Of the many trees in the Garden, God banned Adam and Eve from eating from one — just one (Genesis 2:16–17, 3:1–3, 11). Why?
Dr. John Piper recently gave the question some fresh thinking, which he shares in an episode of Ask Pastor John:
The function of the tree of the knowledge of good and evil is to make sure that the pleasures of all the other trees in the garden are supremely pleasures in God.
The command went like this: “And the LORD God commanded the man, saying, ‘You may surely eat of every tree of the garden, but of the tree of the knowledge of good and evil you shall not eat, for in the day that you eat of it you shall surely die’” (Genesis 2:16–17).
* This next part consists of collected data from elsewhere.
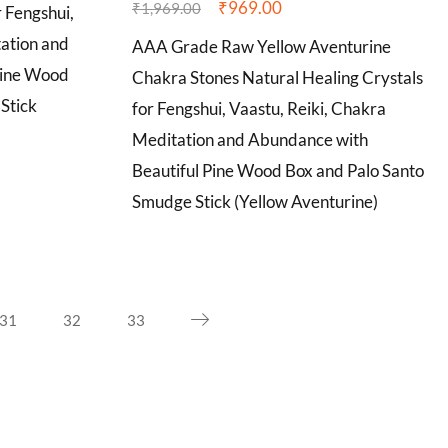
₹
969.00
₹
1,969.00
r Fengshui,
tation and
AAA Grade Raw Yellow Aventurine
Pine Wood
Chakra Stones Natural Healing Crystals
Stick
for Fengshui, Vaastu, Reiki, Chakra
Meditation and Abundance with
Beautiful Pine Wood Box and Palo Santo
Smudge Stick (Yellow Aventurine)
31
32
33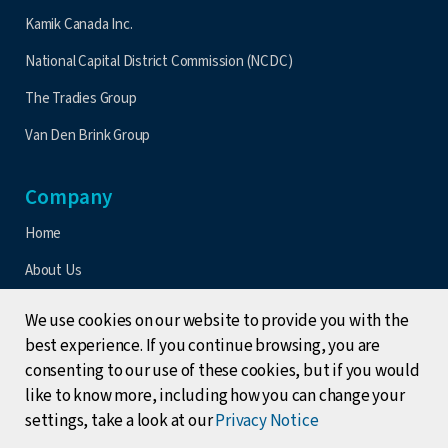
Kamik Canada Inc.
National Capital District Commission (NCDC)
The Tradies Group
Van Den Brink Group
Company
Home
About Us
Contact Us
We use cookies on our website to provide you with the
Latest Updates
best experience. If you continue browsing, you are
consenting to our use of these cookies, but if you would
Events
like to know more, including how you can change your
Terms & Conditions
settings, take a look at our
Privacy Notice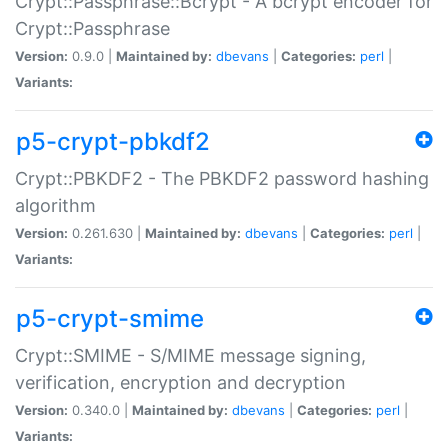
Crypt::Passphrase::Bcrypt - A bcrypt encoder for
Crypt::Passphrase
Version:
0.9.0 |
Maintained by:
dbevans
|
Categories:
perl
|
Variants:
p5-crypt-pbkdf2
Crypt::PBKDF2 - The PBKDF2 password hashing
algorithm
Version:
0.261.630 |
Maintained by:
dbevans
|
Categories:
perl
|
Variants:
p5-crypt-smime
Crypt::SMIME - S/MIME message signing,
verification, encryption and decryption
Version:
0.340.0 |
Maintained by:
dbevans
|
Categories:
perl
|
Variants: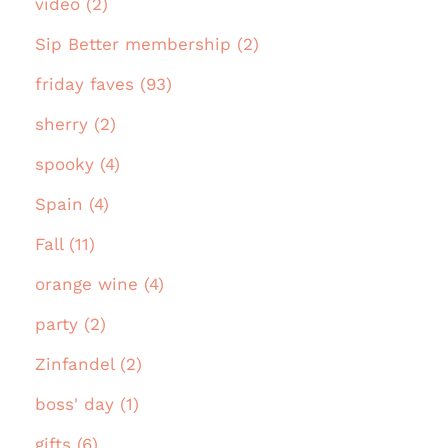
video (2)
Sip Better membership (2)
friday faves (93)
sherry (2)
spooky (4)
Spain (4)
Fall (11)
orange wine (4)
party (2)
Zinfandel (2)
boss' day (1)
gifts (6)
So what was God saying in prohibiting the eating of one tree out of a million trees? He was saying, “I have given you life. I have given you a world full of pleasure, pleasures of taste and sight and sound and smell and feel and nourishment. Only one tree is forbidden to you. And the point of that prohibition is to preserve the pleasures of the world, because if you eat of that one you will be saying to me, ‘I’m smarter than you. I am more authoritative that you. I am wiser than you are. I think I can care for myself better than you care for me. You are not a very good Father. And so I am going to reject you.’ So don’t eat from the tree, because you will be rejecting me and all my good gifts and all my wisdom and all my care. Instead, keep on submitting to my will. Keep on affirming my wisdom. Keep on being thankful for my generosity. Keep on trusting me as a Father and keep on eating these trees as a way of enjoying me. There are 10,000 trees, every imaginable fruit. Just go eat. Be thankful. I have given them to you and see them as expressions of my goodness and savor them that way.”
And Satan comes along, and he takes that arrangement and says, “Hey, Eve, the meaning of that arrangement is: God is selfish. God is stingy. He is a skinflint.” So he took the prohibition of one suicidal tree and treated it as a prohibition of everything.
So the issue of the tree is this: Will we keep looking to God as the giver and lover and treasure of this garden so that all our eating is thanking and all our savoring is a savoring of God? Will we keep on experiencing every one of these tastes as a tasting of something like what God is, and in that sense a tasting of God? Will we keep on enjoying God in the enjoying of the trees?
That is what the forbidden tree was there to test.
I think a lot of people try to set that up as merely arbitrary: Will man obey? Or will he not obey? And they don’t put it in the context of his fatherly care and all the goods that he has given. I don’t think it is arbitrary like that.
It was a warning. “If you choose independence instead of God-dependence, you will lose the pleasure of the garden and God with it.”
“If you keep trusting me and enjoying me as your greatest delight and highest treasure, you will have this garden and I will be the pleasure of all your pleasures.”
The forbidding one tree is a way of securing that the pleasures of all the other trees in the garden are supremely pleasures in God.